Client connection from xxx.xxx.xxx.xxx:2449 to xxx.xxx.xxx.xxx:443
POST request for /xxxx/xxxx
HTTP Version HTTP/1.1
SSL Request False
Time alive 00:02:46
QueryString
Request mapped to
HTTP Request State HTR_READING_CLIENT_REQUEST
Native Request State NREQ_STATE_PROCESS

So we have a request that ran for 2 minutes and 46 seconds before the dump was taken.  So we go to dig into this and we see in the summary this:


The following threads in IIS_COM+__…Dump.dmp
are making a COM call to thread with system id 3760 in process 3428

( 74 77 )

1.92% of threads blocked


So these threads are calling another process.  Since it is a dllhost.exe process that we captured when we got the IIS hang dumps from DebugDiag, we can analyze that also.  With this dump, we do the same thing and find in the summary:


The following threads in IIS_COM+__…Dump.dmp
are waiting on data to be returned from another server via WinSock.

The call to WinSock originated from mseidrda!DRDASectionSetParameter+22b2
and is destined for port 5021 at IP address 10.254.1.12

( 10 11 )

1.53% of threads blocked


Looking at this thread we see:


Thread 10 – System ID 204
Entry point comsvcs!CSTAThread::WorkerLoop
Create time 4/25/2008 5:58:00 AM
Time spent in user mode 0 Days 00:01:20.734
Time spent in kernel mode 0 Days 00:00:17.578

This thread is waiting on data to be returned from another server via WinSock.

The call to WinSock originated from mseidrda!xxxx+22b2 and is destined for port 5021 at IP address xxx.xxx.xxx.xxx

Function Source
ntdll!KiFastSystemCallRet
ntdll!NtWaitForSingleObject+c
mswsock!SockWaitForSingleObject+19d
mswsock!WSPRecv+203
ws2_32!WSARecv+77
wsock32!recv+31
mseidrda!xxxx+22b2
mseidrda!xxxx+2920

Socket properties:
Source Port 1058
Destination IP xxx.xxx.xxx.xxx
Destination Port 5021


So this doesn’t get us to the actual answer of what is happening, but it does allow us to see that our web server is calling COM and COM is making a call across a socket to another server and we are waiting on that.  So now what is left is to track down what this IP address maps to and see why the calls around returning right away.

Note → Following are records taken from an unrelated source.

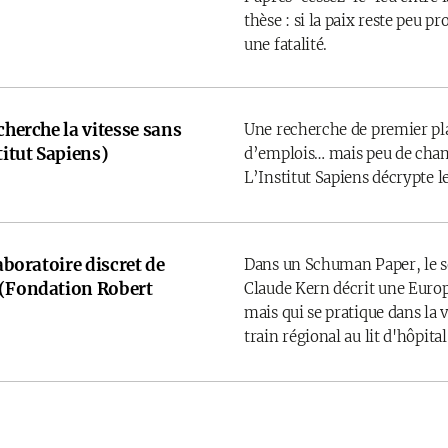
thèse : si la paix reste peu pr
une fatalité.
cherche la vitesse sans
Une recherche de premier pla
titut Sapiens)
d’emplois… mais peu de cham
L’Institut Sapiens décrypte l
laboratoire discret de
Dans un Schuman Paper, le 
 (Fondation Robert
Claude Kern décrit une Europ
mais qui se pratique dans la v
train régional au lit d'hôpital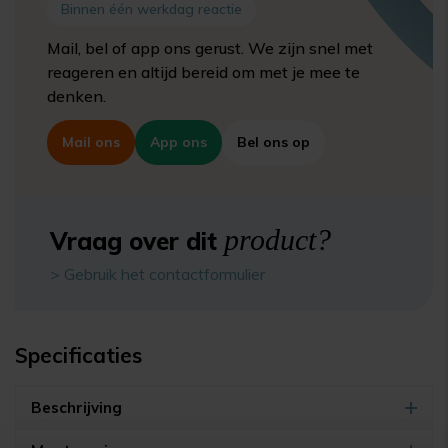
Binnen één werkdag reactie
Mail, bel of app ons gerust. We zijn snel met
reageren en altijd bereid om met je mee te
denken.
Mail ons
App ons
Bel ons op
product?
Vraag over dit
> Gebruik het contactformulier
Specificaties
Beschrijving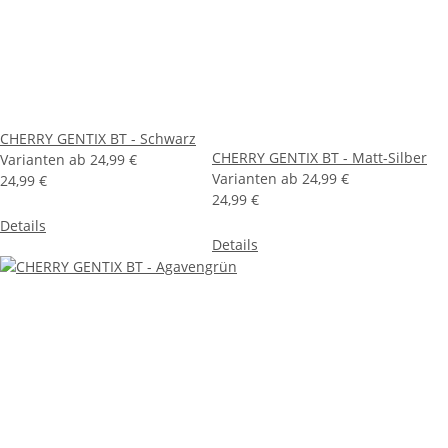
CHERRY GENTIX BT - Schwarz
CHERRY GENTIX BT - Matt-Silber
Varianten ab
24,99 €
Varianten ab
24,99 €
24,99 €
24,99 €
Details
Details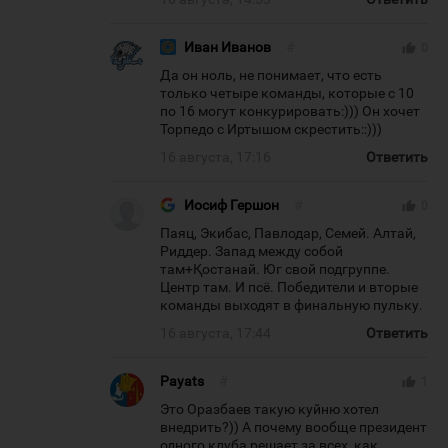
Иван Иванов
#
thumb_up
0
Да он ноль, не понимает, что есть
только четыре команды, которые с 10
по 16 могут конкурировать:))) Он хочет
Торпедо с Иртышом скрестить::)))
16 августа, 17:16
Ответить
Иосиф Гершон
#
thumb_up
0
Паяц, Экибас, Павлодар, Семей. Алтай,
Риддер. Запад между собой
там+Қостанай. Юг свой подгруппе.
Центр там. И псё. Победители и вторые
команды выходят в финальную пульку.
16 августа, 17:44
Ответить
Payats
#
thumb_up
1
Это Оразбаев такую куйню хотел
внедрить?)) А почему вообще президент
одного клуба решает за всех, как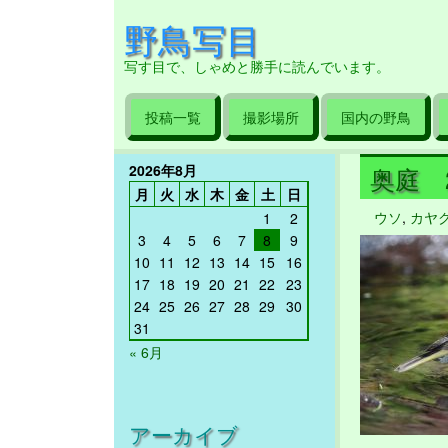
野鳥写目
写す目で、しゃめと勝手に読んでいます。
投稿一覧
撮影場所
国内の野鳥
2026年8月
奥庭 20
月
火
水
木
金
土
日
ウソ
,
カヤ
1
2
3
4
5
6
7
8
9
10
11
12
13
14
15
16
17
18
19
20
21
22
23
24
25
26
27
28
29
30
31
« 6月
アーカイブ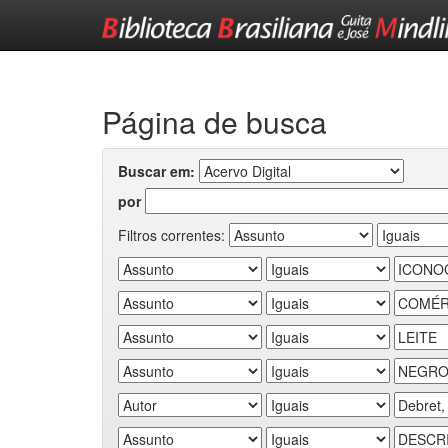
Skip
navigation
Página de busca
Buscar em:
por
Filtros correntes: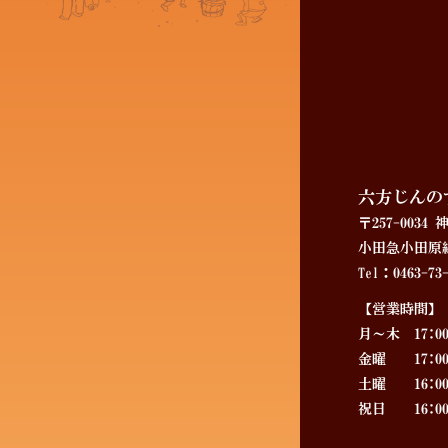
六方じんの
〒257-003
小田急小田原線
Tel：0463-73-
【営業時間】
月～木 17:00～
金曜 17:00～2
土曜 16:00～2
祝日 16:00～2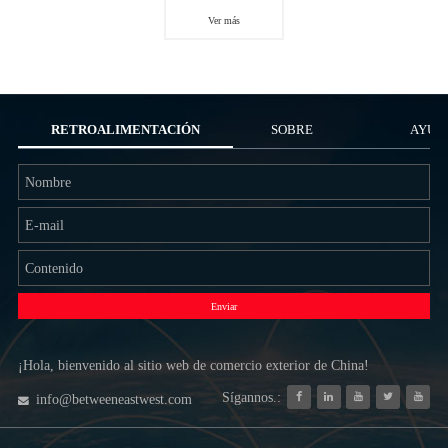
Ver más
RETROALIMENTACIÓN
SOBRE
AYUD
NOSOTROS
Enviar
¡Hola, bienvenido al sitio web de comercio exterior de China!
Sígannos.:
info@betweeneastwest.com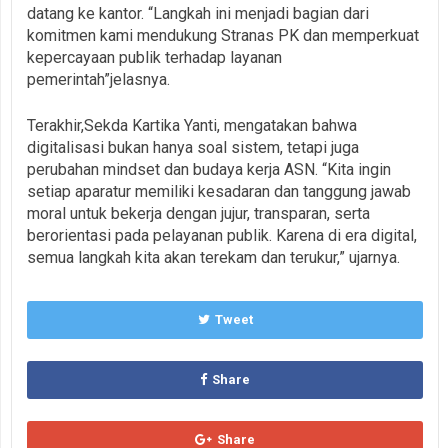
datang ke kantor. “Langkah ini menjadi bagian dari
komitmen kami mendukung Stranas PK dan memperkuat
kepercayaan publik terhadap layanan
pemerintah”jelasnya.
Terakhir,Sekda Kartika Yanti, mengatakan bahwa
digitalisasi bukan hanya soal sistem, tetapi juga
perubahan mindset dan budaya kerja ASN. “Kita ingin
setiap aparatur memiliki kesadaran dan tanggung jawab
moral untuk bekerja dengan jujur, transparan, serta
berorientasi pada pelayanan publik. Karena di era digital,
semua langkah kita akan terekam dan terukur,” ujarnya.
Tweet
Share
Share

I may update this post with the rest if people are interested.  But the important part is being able to narrow down where the problem is.  Then you can use the right tools and troubleshoot the correct area.

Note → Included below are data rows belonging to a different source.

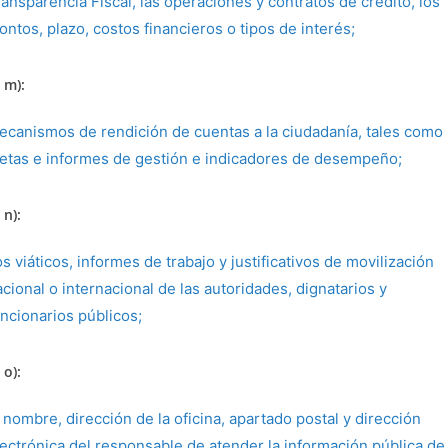
ansparencia Fiscal, las operaciones y contratos de crédito, los
ntos, plazo, costos financieros o tipos de interés;
 m):
ecanismos de rendición de cuentas a la ciudadanía, tales como
etas e informes de gestión e indicadores de desempeño;
 n):
s viáticos, informes de trabajo y justificativos de movilización
cional o internacional de las autoridades, dignatarios y
uncionarios públicos;
 o):
 nombre, dirección de la oficina, apartado postal y dirección
lectrónica del responsable de atender la información pública de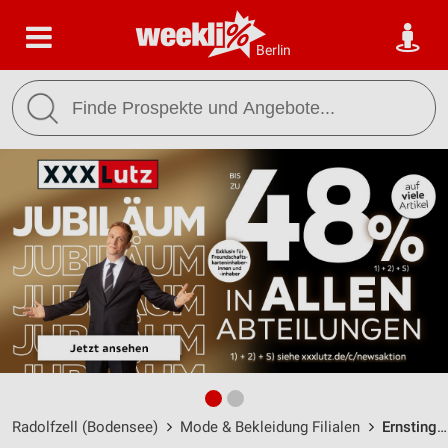
Berlin
Radolfzell (Bodensee)
Mode & Bekleidung Filialen
Ernsting's family Radolfzell / Schützenstraße 10 - Öffnungszeiten & Adresse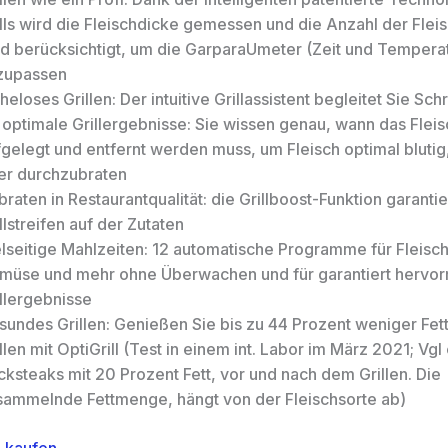
ills wird die Fleischdicke gemessen und die Anzahl der Flei
rd berücksichtigt, um die GarparaUmeter (Zeit und Temperat
zupassen
eloses Grillen: Der intuitive Grillassistent begleitet Sie Schri
 optimale Grillergebnisse: Sie wissen genau, wann das Fleis
fgelegt und entfernt werden muss, um Fleisch optimal bluti
er durchzubraten
raten in Restaurantqualität: die Grillboost-Funktion garantie
llstreifen auf der Zutaten
elseitige Mahlzeiten: 12 automatische Programme für Fleisc
müse und mehr ohne Überwachen und für garantiert hervo
llergebnisse
sundes Grillen: Genießen Sie bis zu 44 Prozent weniger Fet
llen mit OptiGrill (Test in einem int. Labor im März 2021; Vgl
ksteaks mit 20 Prozent Fett, vor und nach dem Grillen. Die
sammelnde Fettmenge, hängt von der Fleischsorte ab)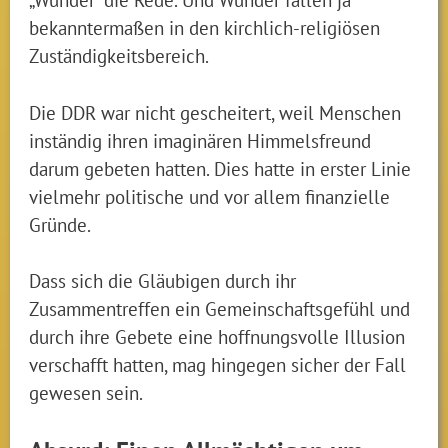
bekanntermaßen in den kirchlich-religiösen
Zuständigkeitsbereich.
Die DDR war nicht gescheitert, weil Menschen
inständig ihren imaginären Himmelsfreund
darum gebeten hatten. Dies hatte in erster Linie
vielmehr politische und vor allem finanzielle
Gründe.
Dass sich die Gläubigen durch ihr
Zusammentreffen ein Gemeinschaftsgefühl und
durch ihre Gebete eine hoffnungsvolle Illusion
verschafft hatten, mag hingegen sicher der Fall
gewesen sein.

kick it on DotNetKicks.com

Comments (7)

  1. You’ve been kicked (a good thing) – Trackback from DotNetKicks.com

  2. Narrowing down a problem is sometimes the hardest part of troubleshooting.  Learn how DebugDiag

  3. We got some really good answers to this quiz.  I am going to give my answer but it isn’t the only

  4. Joshi says:

    Hey Tom, I wanted to know what is the impact on the server when we capture dumps using Debugdiag, Especially when we enable leak track

  5. Debugdiag doesn’t have much impact other then the CPU and hard drive space needed to create the dump.  Enabling Leak Track is a bit more.  As it will track any allocations that happen, but it will only be in that process.  The impact on the server should be minimal.

  6. Roberto Santoro says:

    Hey Tom,

    I’m sorry but I don’t understand how do you find out which is the thread which is executing the long running request (basically how do you go from step 2 to step 3.

    Thanks,

    Roberto.

  7. Roberto,

    You get the client connections list in the debug diag report and you just look for one that has been running for a long time.  Like that request had been running for 2 minutes and 46 seconds.